[Critique] Le Bonheur Des Uns…, petites vacheries entre amis

Huit ans après Comme Un Chef, l’acteur/réalisateur Daniel Cohen est de retour devant et derrière la caméra avec Le Bonheur Des Uns…, une comédie réunissant au casting Bérénice Béjo, Vincent Cassel, Florence Foresti, François Damiens et nous faisant suivre deux couples d’amis dont les liens vont être mis à l’épreuve lorsque l’écriture d’un roman entre en jeu…

Avec Le Bonheur Des Uns…, Daniel Cohen signe une comédie maladroite sur l’amitié et la créativité artistique qui ne doit son salut qu’à son ton acerbe, donnant lieu à un bûcher des vanités faisant doucement sourire.

A l’origine une pièce de théâtre, intitulée L’Île Flottante, transformée en long-métrage avant même d’être montée, Le Bonheur Des Uns… se centre sur deux couples, Léa, Marc, Karine, Francis dont les relations vont progressivement se détériorer alors que l’art va s’immiscer entre eux. Le scénario écrit par Daniel Cohen pêche par son manque de subtilité quant à son traitement, se traduisant par une introduction poussive nous montrant à quel point les personnages que nous allons suivre seront caricaturaux. Ce qui ne loupe pas, particulièrement concernant les protagonistes incarnés par Vincent Cassel et Florence Foresti, dont la fermeture d’esprit et le narcissisme finissent par lasser.

Au cœur de l’intrigue du film et des crispations des uns et des autres, l’envie d’écrire de la discrète Léa, une passion se concrétisant avec la parution de son roman. Alors que le succès va petit à petit taper à sa porte, en mode conte de fée moderne – clichés à l’appui – la jalousie va s’inviter dans la vie de son entourage. Suivant un cahier des charges attendu, Le Bonheurs Des Uns… s’évertue donc à mettre en opposition l’ascension vers la gloire de notre écrivaine en devenir et la plongée vers le ressentiment de son compagnon et de ses amis. Lorsque le mâle alpha Marc voit son autorité naturelle remise en question et que sa meilleure amie Karine voit son aura diminuée, l’amour et l’amitié laissent ainsi la place à l’amertume mais surtout à une certaine forme de cruauté, entre compétition et chantage affectif.

Un bal des hypocrites se met ainsi en place et il faut le reconnaître, ces petites vacheries auxquelles nous assistons font le sel du film, le malaise provoqué par ce manque effectif de soutien et cette aigreur grandissante pimentant ce voyage en terrain balisé. Daniel Cohen aurait gagné à se lâcher totalement et à être plus acerbe, ce qui aurait rendu Le Bonheur Des Uns… plus divertissant et mordant. Si cette critique de l’égoïsme à ses bons comme ses mauvais moments, la question de l’épanouissement à travers l’art se voit quant à elle reléguée au second plan, se contentant d’être mis en scène via des vignettes humoristiques se moquant du personnage de François Damiens, servant avant tout de caution comique, un rôle qu’il parvient à rendre attachant.

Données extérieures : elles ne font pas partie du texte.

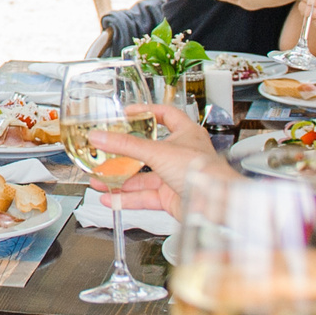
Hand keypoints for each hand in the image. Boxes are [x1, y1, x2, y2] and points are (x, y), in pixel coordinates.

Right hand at [87, 103, 224, 213]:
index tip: (128, 114)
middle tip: (106, 152)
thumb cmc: (204, 171)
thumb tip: (101, 137)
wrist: (216, 202)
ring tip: (99, 179)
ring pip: (143, 177)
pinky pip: (144, 196)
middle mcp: (180, 154)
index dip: (146, 112)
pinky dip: (127, 198)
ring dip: (120, 179)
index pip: (166, 115)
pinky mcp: (171, 197)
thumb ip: (126, 146)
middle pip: (147, 150)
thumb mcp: (158, 151)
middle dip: (124, 154)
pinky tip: (111, 199)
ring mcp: (175, 176)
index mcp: (186, 133)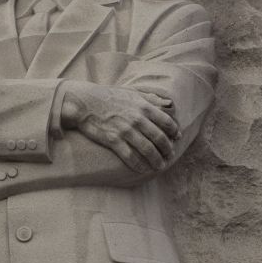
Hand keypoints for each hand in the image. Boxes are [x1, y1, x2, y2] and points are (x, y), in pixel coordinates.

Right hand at [59, 83, 179, 172]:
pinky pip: (130, 157)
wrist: (85, 102)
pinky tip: (144, 169)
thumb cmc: (109, 96)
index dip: (174, 132)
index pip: (167, 122)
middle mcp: (137, 119)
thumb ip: (152, 99)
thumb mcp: (133, 93)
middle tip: (170, 156)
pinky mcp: (113, 140)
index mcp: (144, 106)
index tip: (176, 139)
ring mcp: (125, 130)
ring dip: (156, 161)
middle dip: (167, 150)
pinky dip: (139, 165)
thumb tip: (170, 105)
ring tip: (160, 166)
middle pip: (159, 139)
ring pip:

D’ailleurs, ce dernier et Bérénice Béjo sont les deux points forts du long-métrage, leur capital sympathie aidant à nous investir un minimum dans cette histoire et offrant un bon contrepoids à Vincent Cassel et Florence Foresti, qui sont en mode mineur, n’apportant pas de nuances à leur protagoniste respectif, hautement antipathiques. Cette dissension pénalise l’alchimie du quatuor et empêche l’ensemble de réellement décoller, un effet renforcé par la mise en scène malheureusement lisse et consensuelle du réalisateur. Cette absence d’homogénéité, fait que la mayonnaise (ou plutôt en l’occurrence ici l’île flottante) ne prend pas, manquant quelque peu de saveur.

Avec Le Bonheur Des Uns…, Daniel Cohen nous montre les ravages de la jalousie dans l’enceinte du couple et de la sphère amicale, pour une comédie qui peine à trouver son rythme, ne sachant pas sur quel pied danser. Tantôt gentillet, tantôt acerbe, le film ne parvient pas à révéler son potentiel à cause de cette incertitude quant au ton à aborder. Au final, la demi-mesure instaurée pénalise les sujets abordés et en résulte ce bûcher des vanités un peu fade, qui aurait gagné à se montrer plus caustique pour attirer l’attention. A voir ne serait-ce qu’une fois, pour son casting, en particulier Bérénice Béjo et François Damiens.